**Problem description**
Exact copies of all the records below should be returned.
━━━━━ Records for this task ━━━━━
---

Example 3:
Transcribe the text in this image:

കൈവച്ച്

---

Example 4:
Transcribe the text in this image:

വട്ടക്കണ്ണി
━━━━━
**Output of the task**
---

Example 3:
Transcribe the text in this image:

കൈവച്ച്

---

Example 4:
Transcribe the text in this image:

വട്ടക്കണ്ണി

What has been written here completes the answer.